[THE RECORDS Boundary: Start]

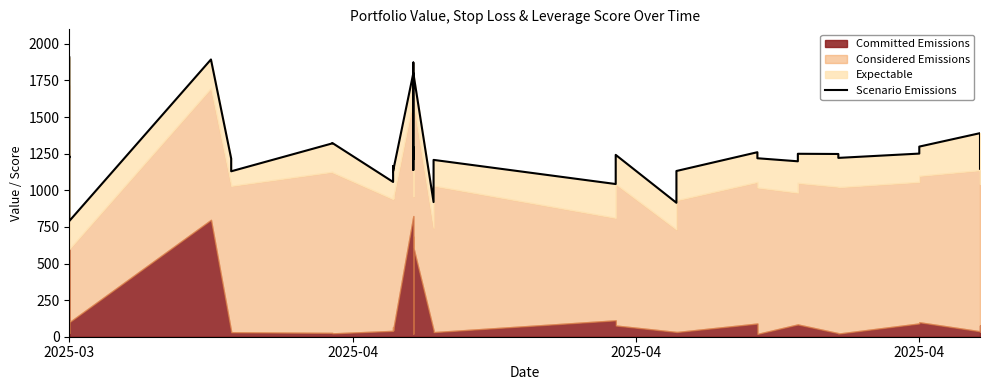

Reading left to right, list all the values displayed in this chart.

1908.5	1245.4	1223.4	1232.8	1194.1	790.0	1893.4	1216.6	1129.8	1320.5	1323.0	1057.0	1164.4	1132.4	1130.5	1800.4	1213.8	1294.5	1188.9	1145.6	1139.0	1872.5	1801.0	919.6	1207.7	1042.8	1241.9	914.7	1131.8	1260.1	1218.9	1198.1	1249.4	1248.0	1221.3	1250.7	1298.5	1390.2	1332.5	1147.0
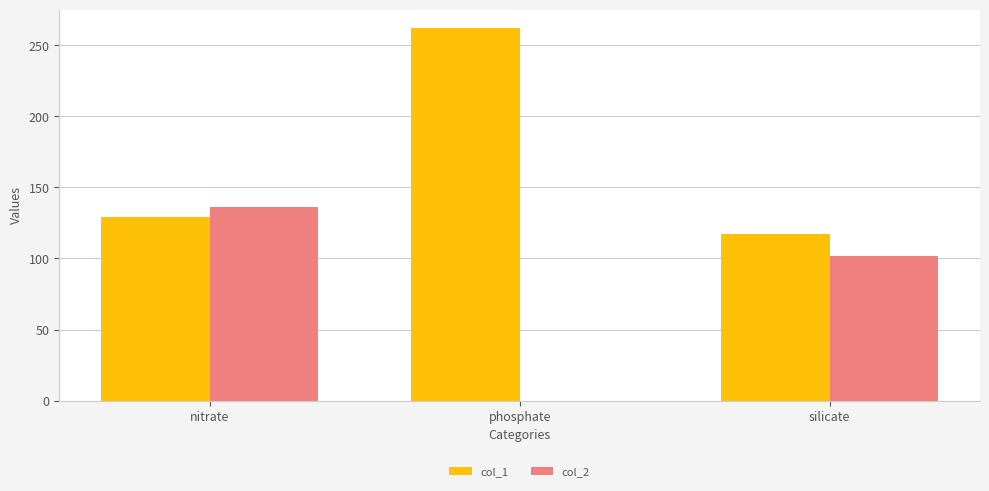

What is the approximate value of col_1 at nitrate, to the nearest 10?

130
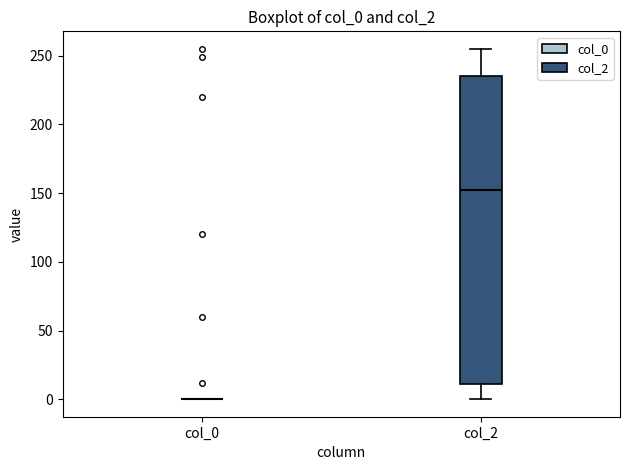

Which box is the tallest, from its lower edge to its upper edge?

col_2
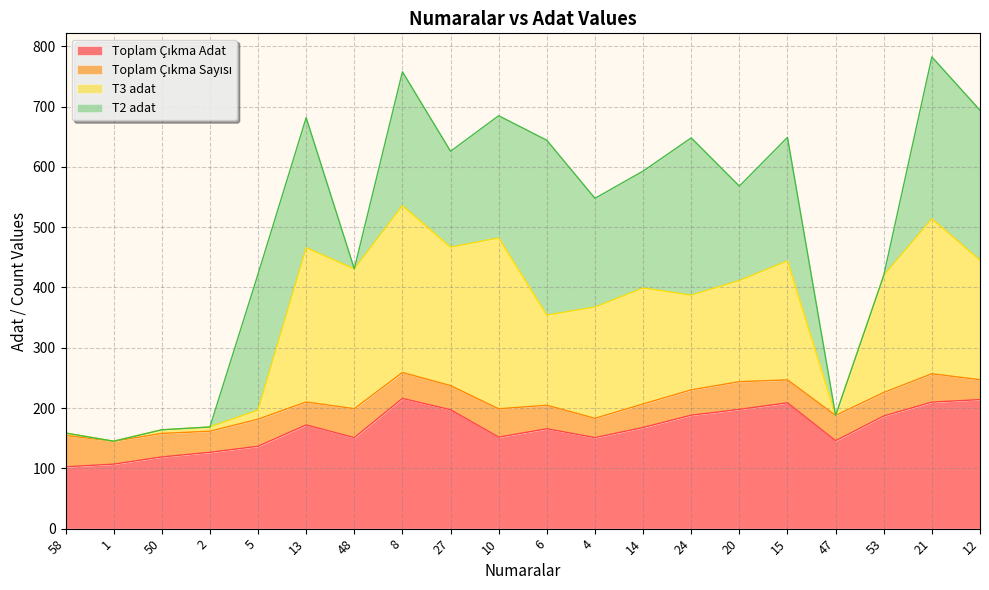

True or false: T3 adat and Toplam Çıkma Adat intersect in this chart.

False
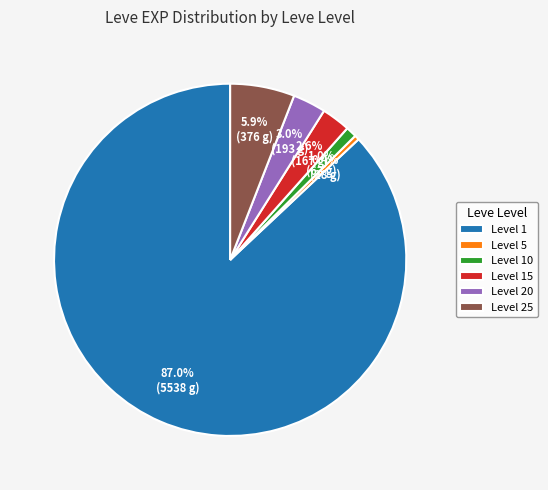

Do Level 25 and Level 15 together represent more than half of the pie?

No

[THE RECORDS Boundary: End]

* **THE TASK**
Reproduce every line of the entries above verbatim, omitting the pictures.

* **THE COMPLETED TASK**
Reading left to right, list all the values displayed in this chart.

1908.5	1245.4	1223.4	1232.8	1194.1	790.0	1893.4	1216.6	1129.8	1320.5	1323.0	1057.0	1164.4	1132.4	1130.5	1800.4	1213.8	1294.5	1188.9	1145.6	1139.0	1872.5	1801.0	919.6	1207.7	1042.8	1241.9	914.7	1131.8	1260.1	1218.9	1198.1	1249.4	1248.0	1221.3	1250.7	1298.5	1390.2	1332.5	1147.0

What is the approximate value of col_1 at nitrate, to the nearest 10?

130

Which box is the tallest, from its lower edge to its upper edge?

col_2

True or false: T3 adat and Toplam Çıkma Adat intersect in this chart.

False

Do Level 25 and Level 15 together represent more than half of the pie?

No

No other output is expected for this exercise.